Autre poème concis, avec, encore, vélo et titre qui s’amuse, mais cette fois au féminin :
« (Carte postale : la cycliste & l’oie)
Beauté à bicyclette qui va les yeux fermés
chassant devant elle ce qui a
ailes pour ne pas voler et langue
cornée pour ne pas chanter… »
La mention (ossia noi), en italique et entre parenthèses, figure là aussi sous le poème et à l’envers.
Dans ce livre, contrairement au précédent, c’est l’éditeur et non l’auteur qui a choisi le partenaire pour les images, et celles de Joël Leick, artiste peintre, photographe, poète… conviennent aussi parfaitement à l’univers-puzzle arraché au réel de l’auteur, puisqu’il travaille sur des photographies sur lesquelles il dessine ou il peint ses motifs.

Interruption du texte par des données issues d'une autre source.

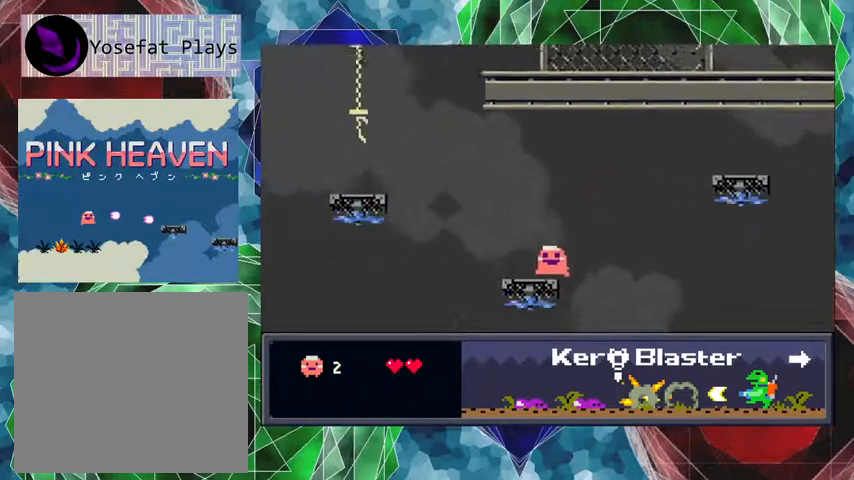
{"buttons": [], "events": [[67, "DPAD_LEFT", "up"]]}
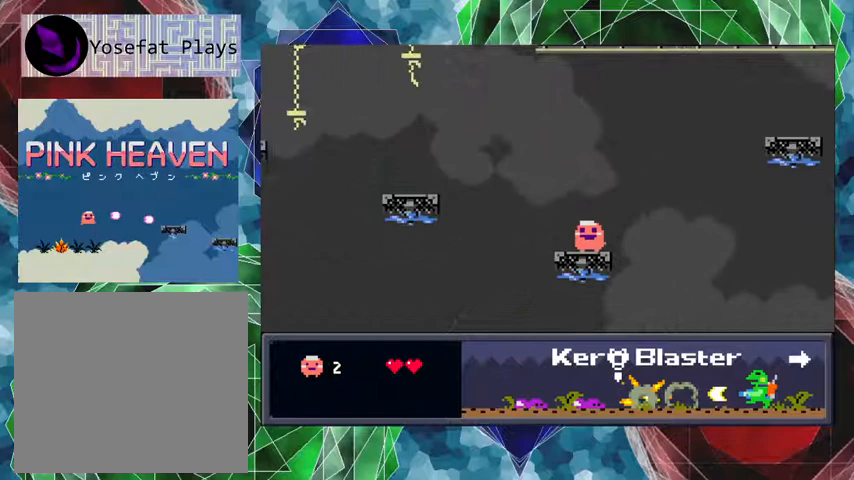
{"buttons": [], "events": [[333, "DPAD_LEFT", "down"], [400, "DPAD_LEFT", "up"]]}
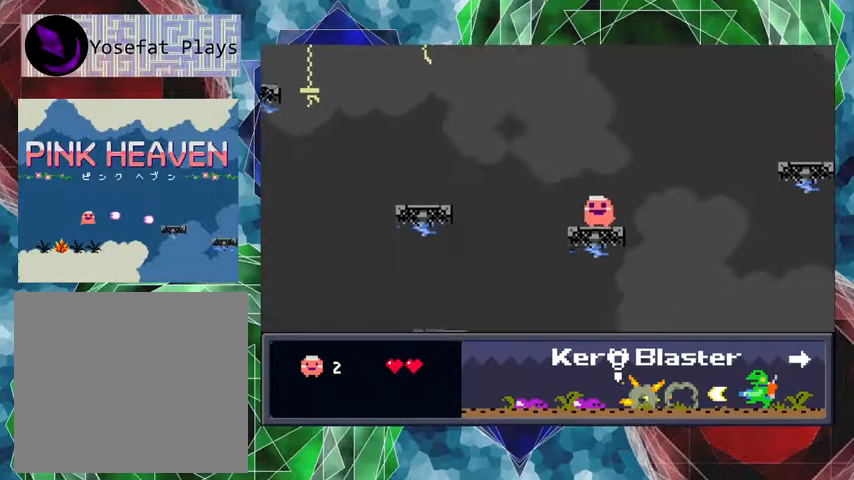
{"buttons": [], "events": []}
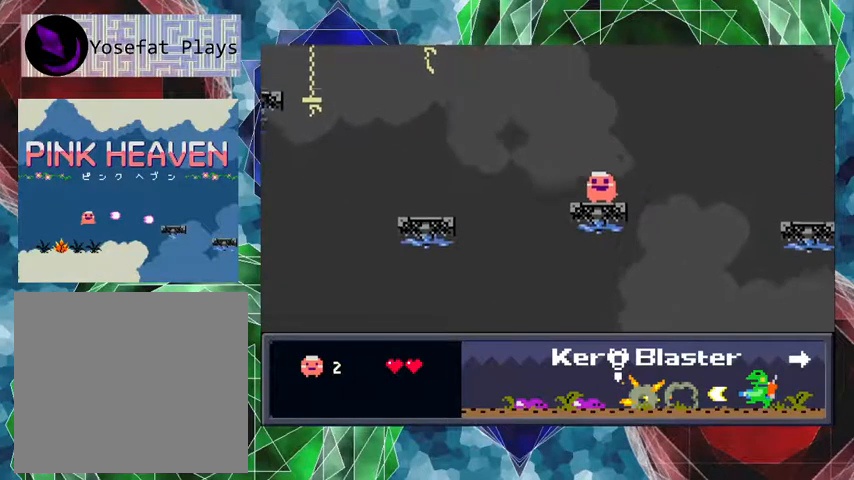
{"buttons": [], "events": []}
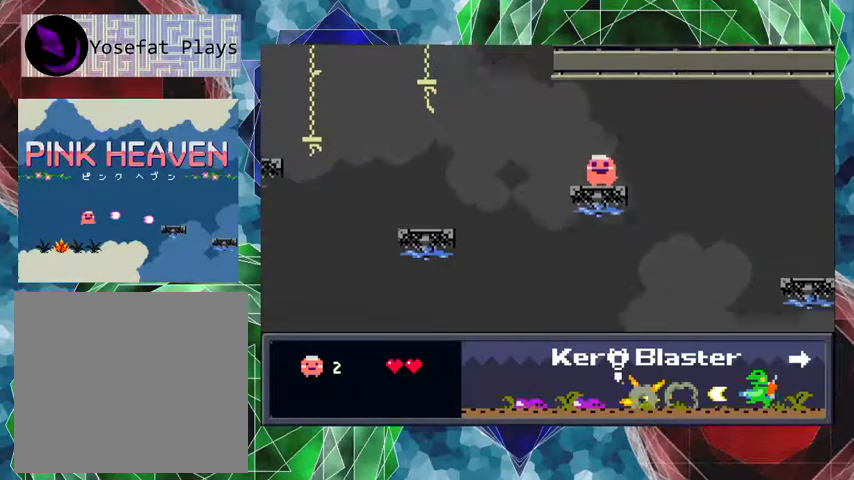
{"buttons": [], "events": []}
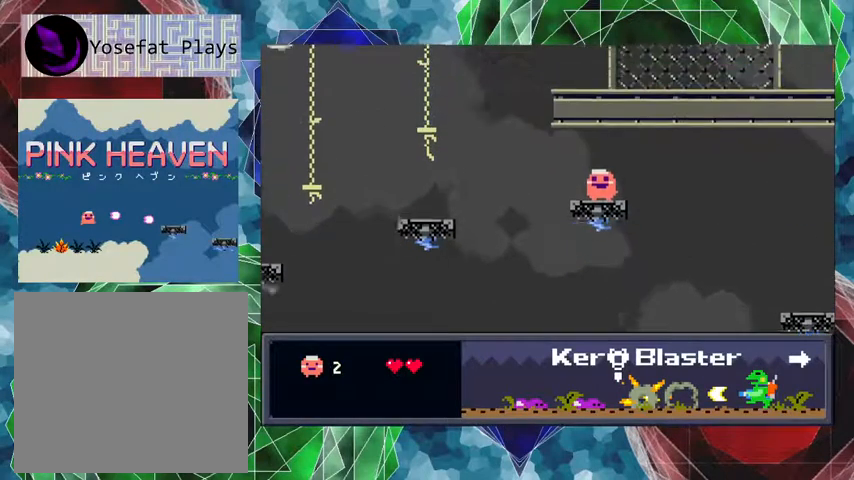
{"buttons": [], "events": []}
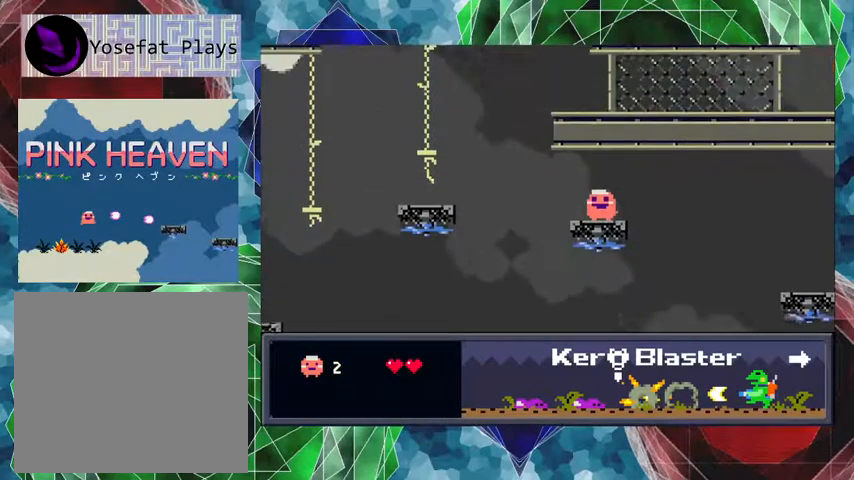
{"buttons": ["DPAD_LEFT"], "events": [[233, "DPAD_LEFT", "down"]]}
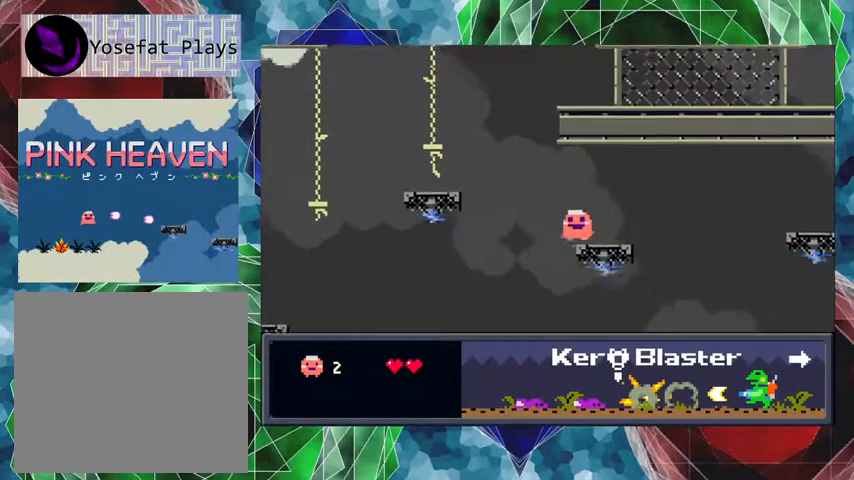
{"buttons": ["B", "DPAD_LEFT"], "events": [[33, "B", "down"]]}
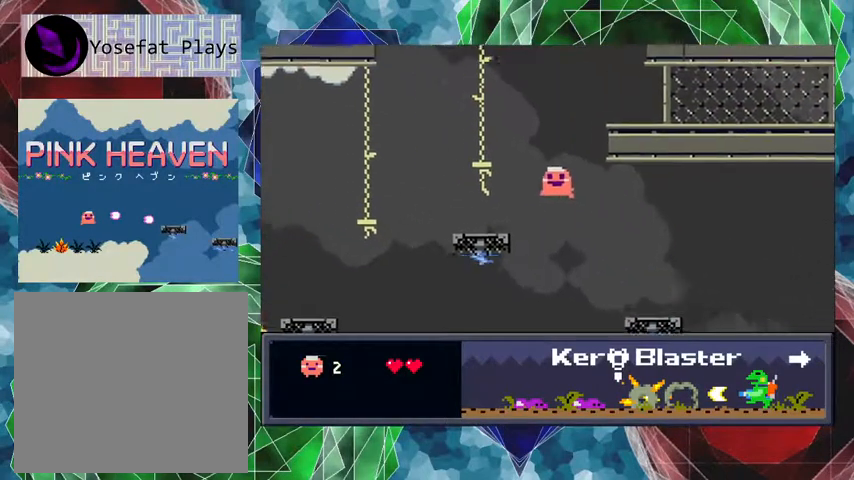
{"buttons": [], "events": [[133, "B", "up"], [333, "DPAD_LEFT", "up"]]}
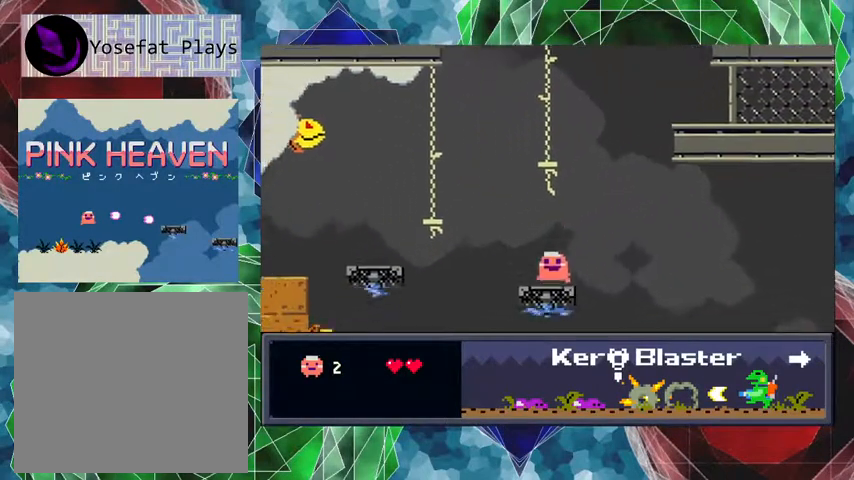
{"buttons": [], "events": []}
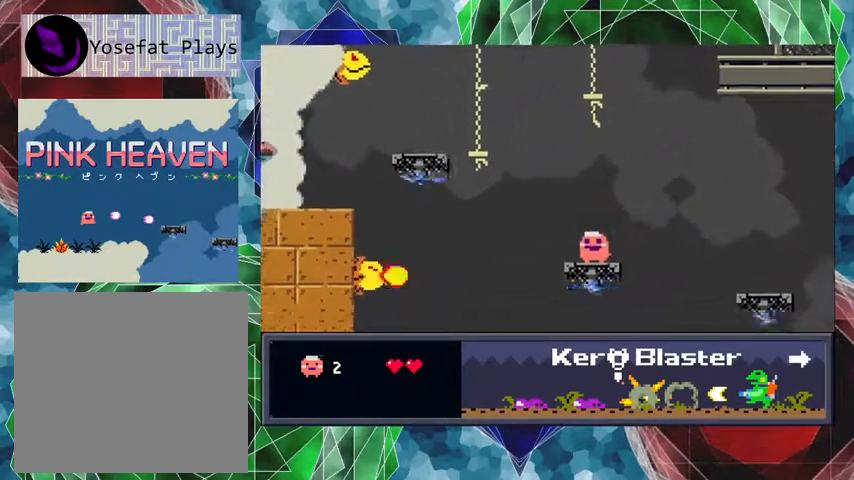
{"buttons": [], "events": []}
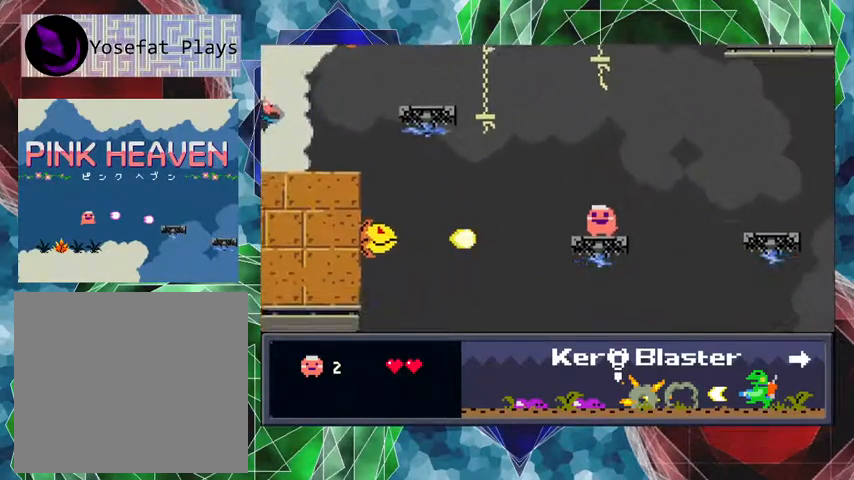
{"buttons": [], "events": []}
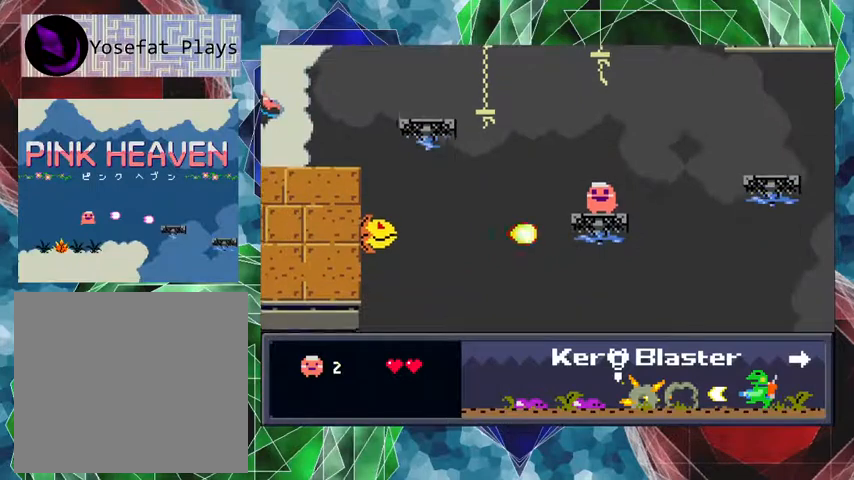
{"buttons": [], "events": []}
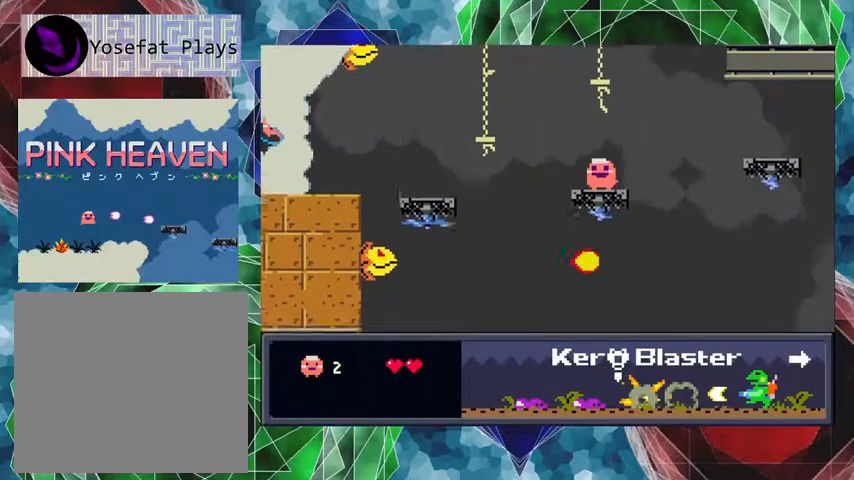
{"buttons": ["B", "DPAD_LEFT"], "events": [[333, "DPAD_LEFT", "down"], [467, "B", "down"]]}
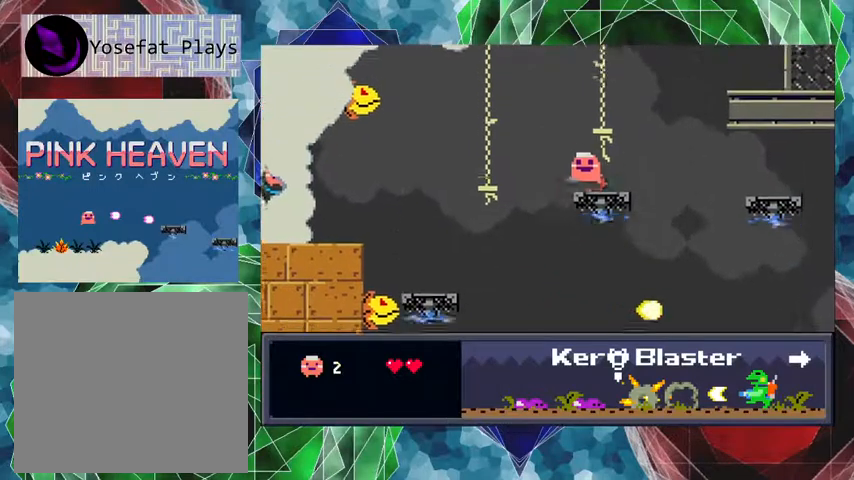
{"buttons": ["DPAD_LEFT"], "events": [[267, "B", "up"], [400, "DPAD_LEFT", "up"], [467, "DPAD_LEFT", "down"]]}
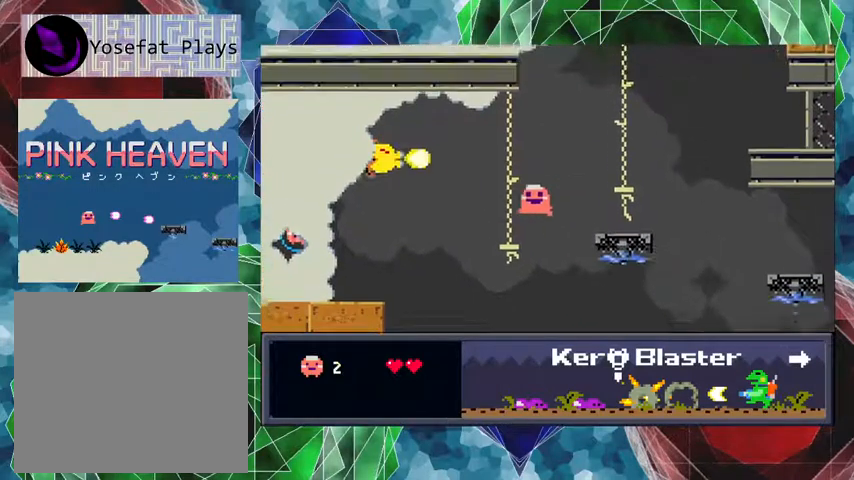
{"buttons": [], "events": [[33, "DPAD_LEFT", "up"]]}
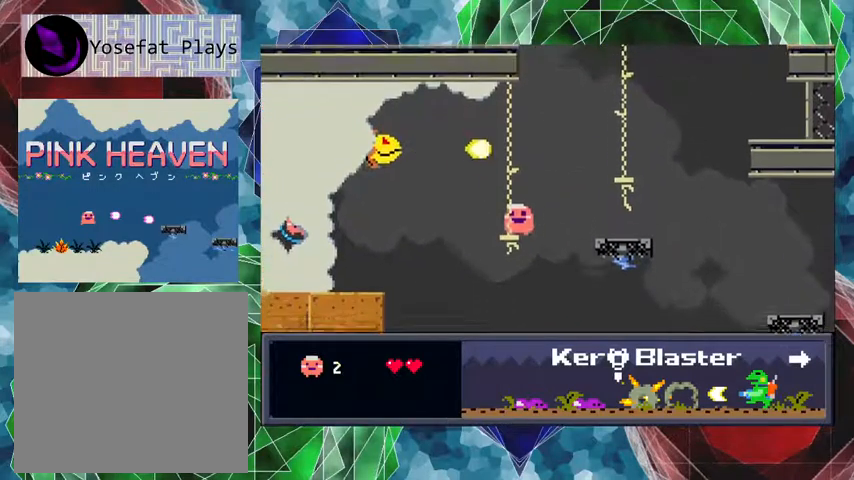
{"buttons": [], "events": [[167, "DPAD_LEFT", "down"], [233, "DPAD_LEFT", "up"]]}
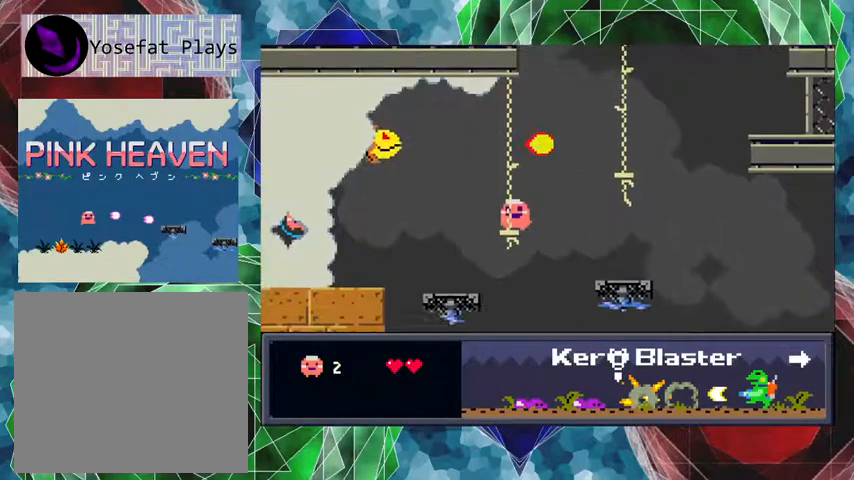
{"buttons": ["B", "Y"], "events": [[33, "B", "down"], [300, "Y", "down"]]}
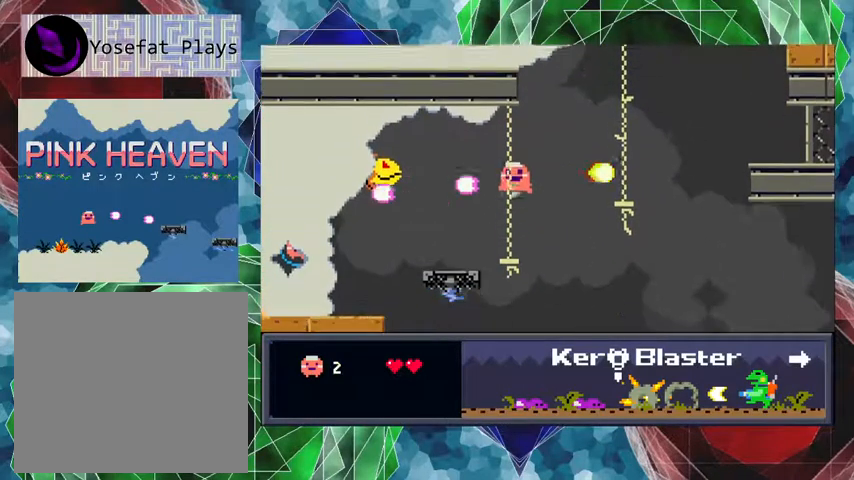
{"buttons": ["B", "Y"], "events": []}
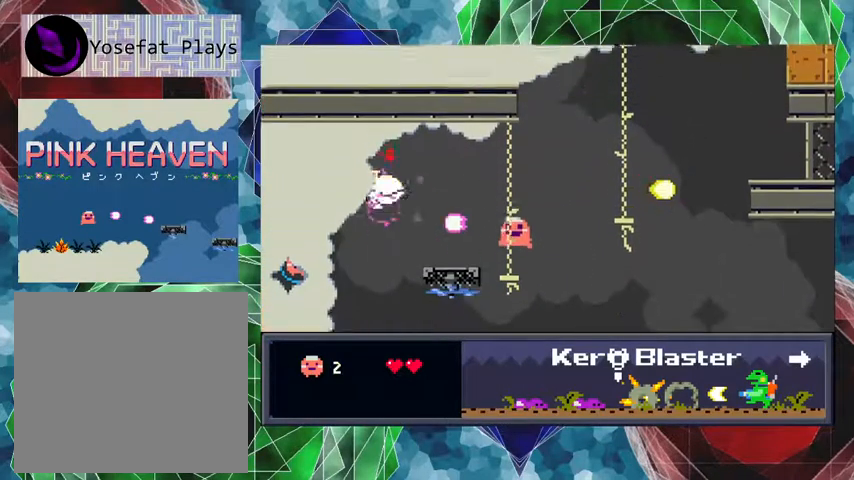
{"buttons": [], "events": [[67, "B", "up"], [67, "Y", "up"], [400, "DPAD_LEFT", "down"], [500, "DPAD_LEFT", "up"]]}
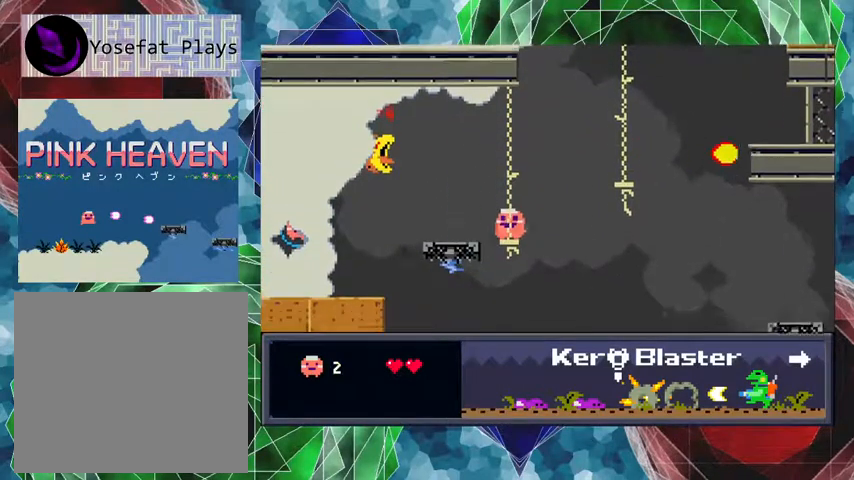
{"buttons": [], "events": []}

Gérard Cartier a été ingénieur, il a accompagné le projet de tunnel ferroviaire sous la Manche ou celui sous les Alpes pour relier Lyon à Turin. Est-ce pour cela qu’il est aussi précis dans ses topos mais que, poète, il est requis par tous les jeux et ceux, en l’occurrence, de l’amour, du hasard, qui le conduisent à badiner avec Ovide ? Ses voyages en évoquent bien d’autres, à travers les mers et les terres, à travers les mots et les formes, au gré de ses errances et de ses souvenirs ; à travers la lecture des Anciens ; à travers ses livres. De quoi se perdre et se ravir, de quoi rêver, lire et relire Le voyage intérieur, ou L’ultime Thulé, tous deux aux éditions Flammarion, ou Le voyage de Bougainville, chez l’Amourier. Pour ne pas le quitter.